La soledad de todas me marchita

Por: Lilian Pérez González, estudiante de socioculturales 5to año.
Intento llamar tu atención; no te acercas, no estoy. Retengo el sabor de las manos, de los senos firmes. Trazo líneas de azul en el recuerdo, los pinceles yacen indiferentes.
Dibujan, con sus dedos, los pechos que exhibes con tanto orgullo; disfrutas. Ríes con la mezcla de semen y tinta que van regando en el vientre; en tu sexo. Siento rabia, soy culpable por llegar con un payaso. A este tonto de bolsillo le da un ataque de vergüenza, me arrastra de la fiesta. ¡Parece monje!
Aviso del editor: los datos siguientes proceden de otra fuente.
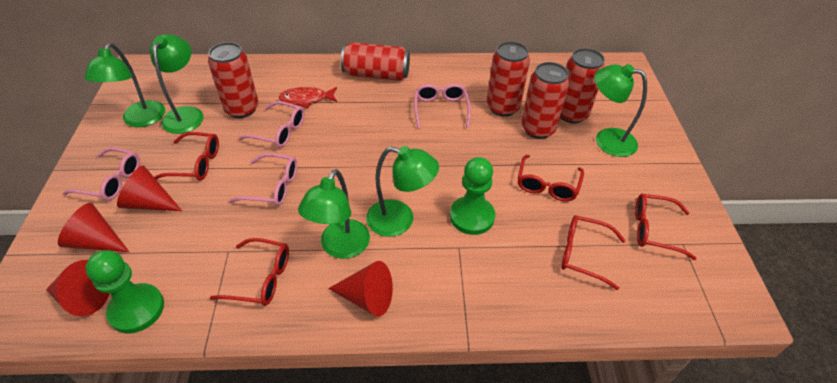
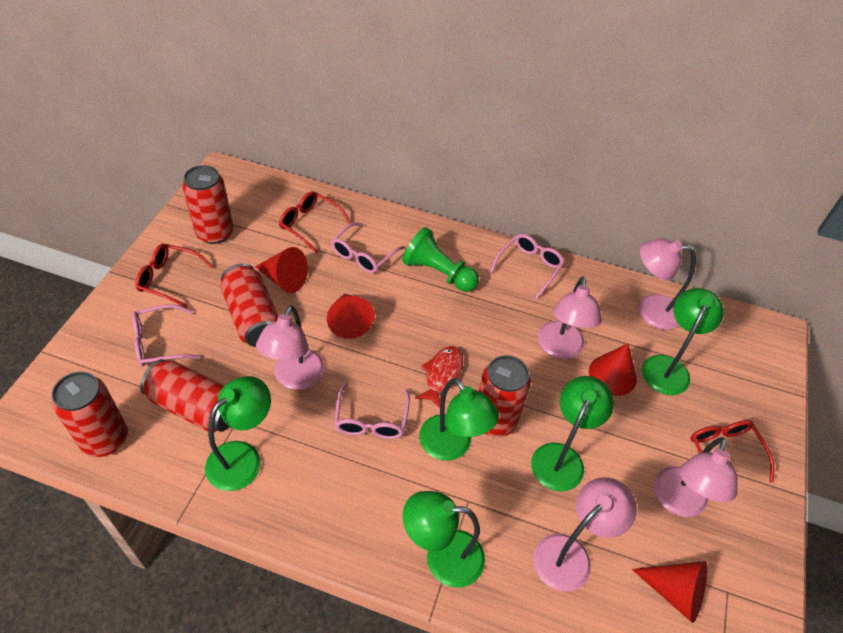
green pawn: [85,250,164,333] [450,157,495,235] = 2 -> [402,227,479,292] = 1
pink lamp: none = 0 -> [256,305,324,390] [533,477,637,591] [538,277,602,359] [639,238,696,330] [654,437,738,517] = 5
red glasses: [154,132,219,181] [210,238,289,306] [517,155,584,201] [561,215,626,290] [635,194,697,260] = 5 -> [135,244,213,308] [279,191,351,253] [690,420,774,483] = 3

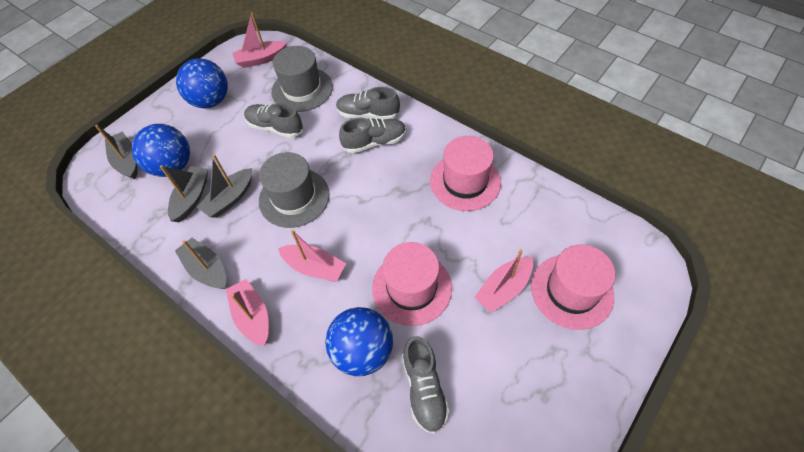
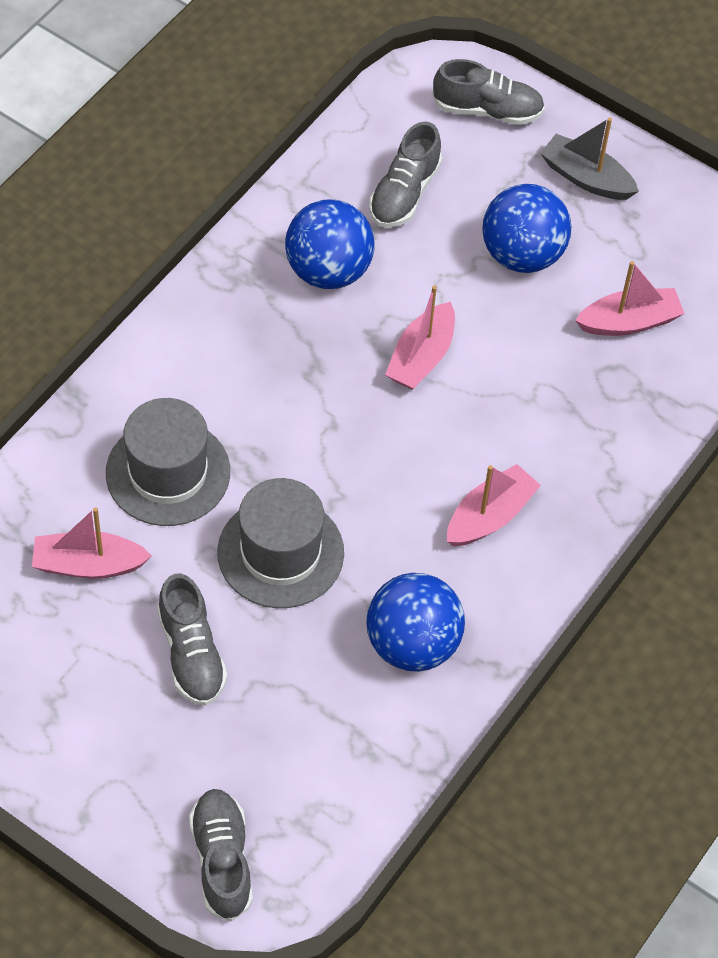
grey boat: [95,125,137,179] [160,165,208,223] [175,238,226,289] [197,154,252,218] = 4 -> [540,117,639,200] = 1
pink hat: [372,242,452,326] [430,136,501,211] [531,245,615,330] = 3 -> none = 0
Sigues divirtiéndote con tanto azul encima, envuelta entre tantos sexos. Las carcajadas se escuchan en la acera. Esta noche rasante me persigue; con ella, él. Es un chasco; con sus deseos y mis pocas ganas. Apenas muevo el cuerpo. Termina, finjo que duermo y te pienso.
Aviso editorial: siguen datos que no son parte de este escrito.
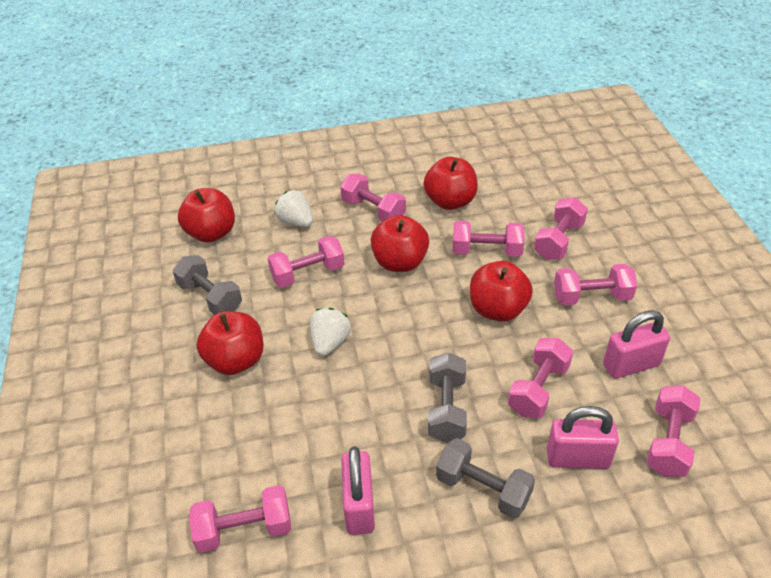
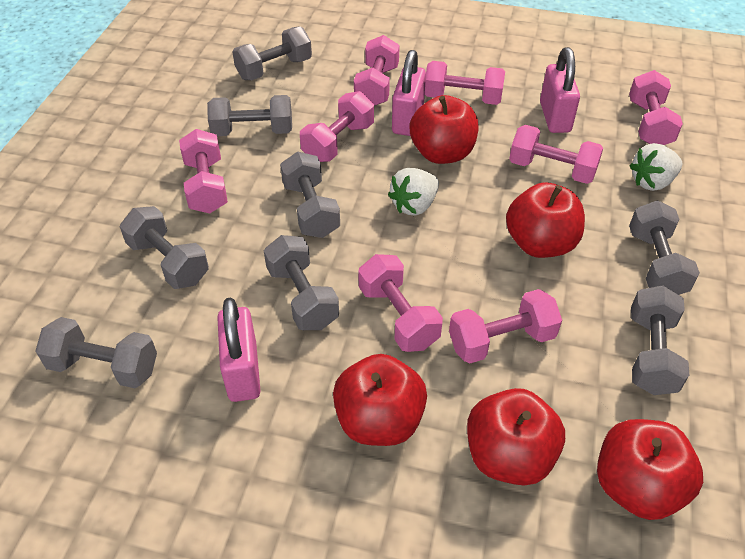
grey dumbbell: [173,255,242,315] [428,352,467,442] [436,438,535,519] = 3 -> [36,317,157,388] [120,206,209,289] [207,95,292,136] [232,26,312,80] [264,235,339,330] [280,152,340,238] [629,201,700,295] [631,286,689,395] = 8

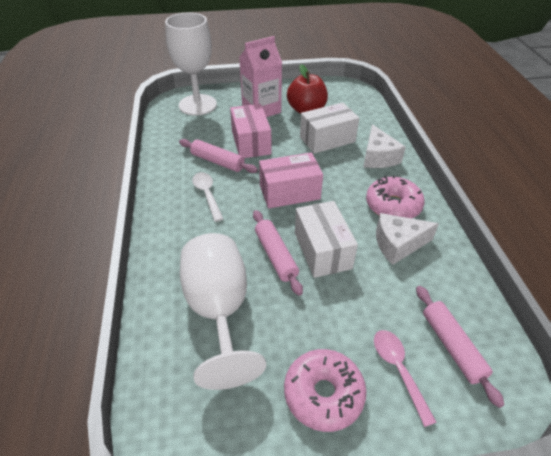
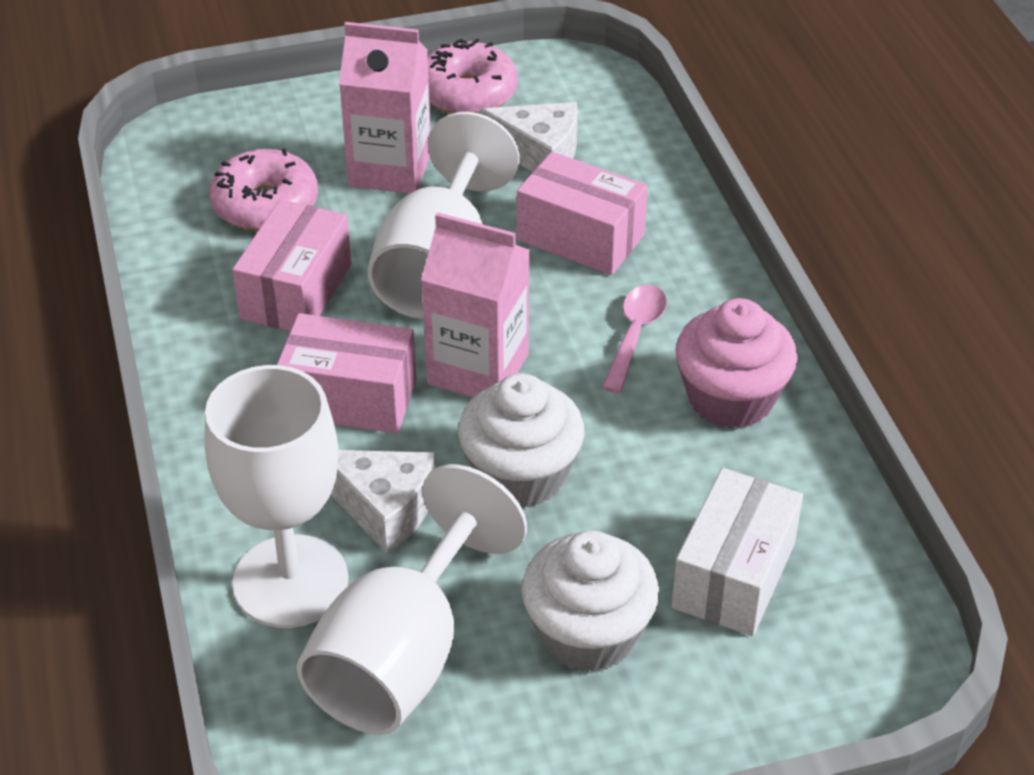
pink box: [230,104,271,158] [259,152,323,208] = 2 -> [232,200,351,331] [277,313,416,434] [517,152,648,275] = 3
pink carton: [239,36,282,117] = 1 -> [339,22,431,194] [421,212,530,397] = 2
pink cupcake: none = 0 -> [675,298,798,429] = 1
pink rolling pin: [179,139,258,173] [253,210,303,296] [416,286,504,408] = 3 -> none = 0
red apple: [287,64,328,114] = 1 -> none = 0
white box: [295,201,358,278] [300,102,359,154] = 2 -> [672,468,803,636] = 1
white cupcake: none = 0 -> [458,374,584,507] [522,530,659,672] = 2
white goblet: [165,13,217,116] [180,233,266,390] = 2 -> [205,365,349,628] [297,464,527,735] [368,112,519,319] = 3
white spoon: [192,172,223,222] = 1 -> none = 0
Hoy no se marcha. Toca a la puerta y desespero porque olvide de una vez. Estoy cansada de su voz, enciendo la música. Sentada en la orilla de la cama se confunden las paredes, las arañas hacen arabescos en el techo. Deja de molestar. Camino hasta la ventana y lo veo marchar. Te asomas desnuda, acaricias mi cuerpo que despojas de cualquier centímetro de tela. Ahora soy quien sonríe. Mojas las manos con tinta azul; acaricias mi rostro, juegas a ensuciarme. Se corre la pintura; la recuperas con los dedos para dibujar círculos en los senos. Los muerdes, los besas. Tomas los pinceles y llenas el cuerpo de olas gigantes, pequeñas, azules. Divertida con las manos haces roces imperceptibles en el estómago; nos masturbas. Se tocan nuestros pechos; la soledad escapa entre espasmos y gemidos. Golpeas mi rostro, sorprendida descubro que me gusta; tu también, sonríes y vuelves a pegarme. Voy recorriendo tu cuerpo suave, detenida entre las piernas, en los muslos que emergen de las sábanas. Te corres de azul hasta el mar.
Nos encuentro en el espejo. Sumergida en el capricho de volver a verte. La claridad del cuarto se desarma con las horas del día. Esta soledad de todas me marchita. El suelo esta cubierto de nuestras siluetas; los pinceles yacen indiferentes y yo no soy capaz de gritar que te quiero.